On the day of the gala, while cooks loaded loaf after loaf into the ever-hungry oven, and employees set the tables, and drapers hung the cloths, and the carpenters laid the stage, and banjos and dulcimers tuned themselves, and animate spools made sure their threads were tangle-free, Holtzclaw slipped away to collect Ms. Rathbun. He put on his costume for the gala, which he thought would be a more gallant way to meet her. No one else was in costume yet; Holtzclaw felt, briefly, special.

When he climbed aboard, he did not take any love-apples with him, though the bush was drooping with fruit. The overplump red globes strained at their skin; one had burst into a mess of juice. Holtzclaw kicked it into the lake before the other love-apples started to complain.

The Maiden of the Lake still only had one and a half funnels. The covering to the common area was clouded over with moisture, inside and out. A fuzzy verdancy bloomed in the corners of the dining room. But this mattered less now. There would be time enough for these little concerns, because the Queen of the Mountains was at full capacity, and the gala would win over even the bleakest hearts to the charms of Auraria. After the Queen of the Mountains was flush with tourists’ cash and the dam made rock-solid, there would be an infinite time for Holtzclaw and Ms. Rathbun to complete their project and make it perfect in every detail.

Lizzie Rathbun reposed at the top of the grand staircase, waiting for him. She wore a yellow summer dress and a wide-brimmed hat. Beside her was an overstuffed canvas sack.

“It’s time, Lizzie!” called Holtzclaw. “You’re not in your costume!” He gestured with exaggerated hands at her modest clothing and at his elaborate dress.

“Holtzclaw, you look a fool,” said Ms.
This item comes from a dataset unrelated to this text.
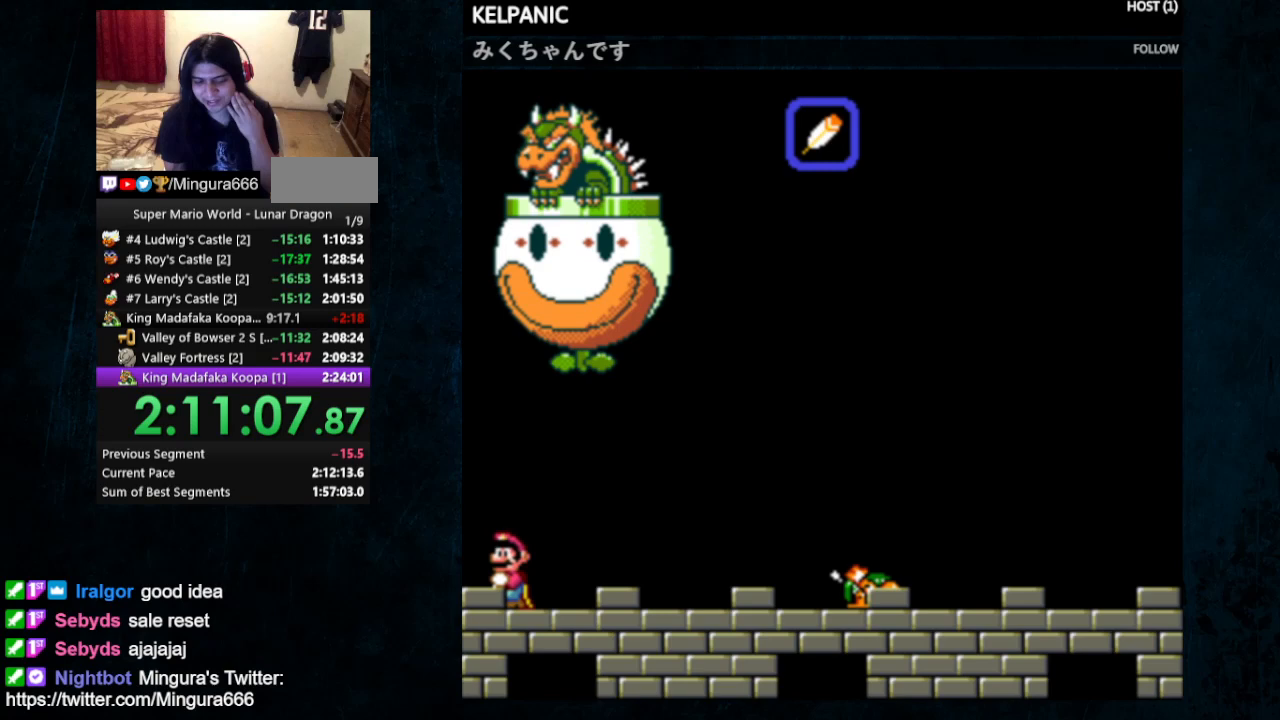
{"buttons": ["Y"], "events": [[100, "Y", "down"]]}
Rathbun. “What are you wearing?”

“It’s a fancy dress gala,” said Holtzclaw. “Everyone will look a fool.”

“Yes, but there are costumes that highlight foolishness and costumes that highlight elegance. One can be a princess or a queen or other regal figure, or one can be a clown or a … whatever you are.”
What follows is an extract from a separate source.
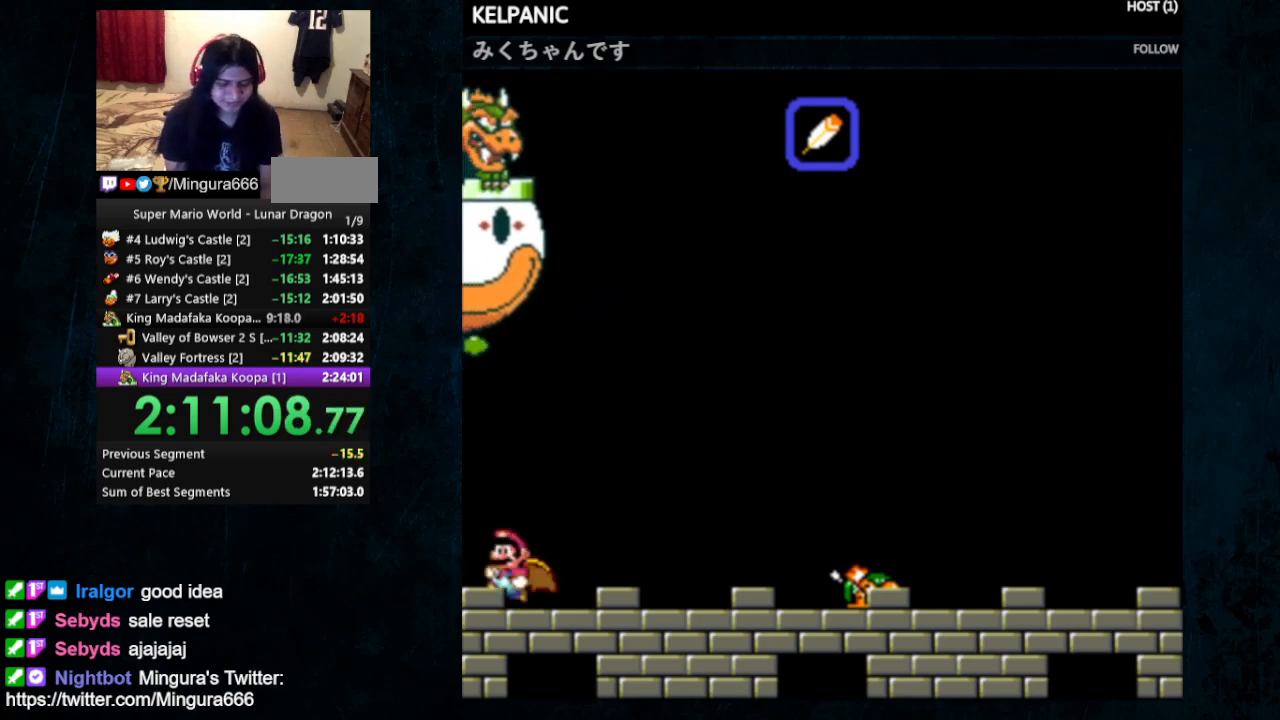
{"buttons": ["Y", "DPAD_DOWN"], "events": [[67, "DPAD_LEFT", "up"], [333, "DPAD_DOWN", "down"], [400, "DPAD_DOWN", "up"], [500, "DPAD_DOWN", "down"]]}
“I’m a pharaoh. One of the oldest and noblest monarchs.”

“They wore bedsheets and headdresses?”

“It was the best I could manage,” said Holtzclaw. “I rather like it.”

“You didn’t have to wear it here,” said Ms. Rathbun.

“Well, what is your costume? Is it in your bag? Let me get it for you.”

Ms. Rathbun hefted the bag over her shoulder and angled her body away from Holtzclaw. “I can manage. I won’t wear my costume between here and the hotel. It’s too delicate. I’ll want a few minutes to sort myself when we get back to land. Besides, I don’t want to be the first partygoer to arrive in the empty room. There’s no fashion in it.”

“There’s a dressing room ready for you,” said Holtzclaw. “You can choose your moment to make your arrival. It is all as you would like.”

“I am not used to such cheer out of you,” said Ms. Rathbun. “It’s wearisome.”

“I have no reason to be sad.” Holtzclaw beamed as broadly as Amenhotep III on the box of Pharaoh’s Flour.

As Ms. Rathbun descended the gangway, slumping under the weight of the bag she carried, she lost her footing. Holtzclaw arrested her fall, indecorously and instinctively grabbing at her waist, but that only served to put him in jeopardy as well. The heavy bag swung backward like a pendulum and pulled the pair back onto the plank. They skittered onto land, their feet failing and stumbling beneath them, and then came to rest in the branches of the love-apple bush.

“You see why I didn’t want to put on my dress too early?” said Ms. Rathbun, extracting herself from a precarious prison of limbs and over-ripe fruit. Ms. Rathbun heaved her cargo onto her back and set off down the path. Holtzclaw hurried to keep up with her but kept throwing backward glances toward their empty ship.

“She’ll be all right unattended?” said Holtzclaw.

“If it sinks, it’s insured,” said Ms. Rathbun.

“Yes, but insurance would not pay if we just abandoned her without a captain or crew. It’s negligent.”

“Then we’ll say that you went down with the ship, Holtzclaw.”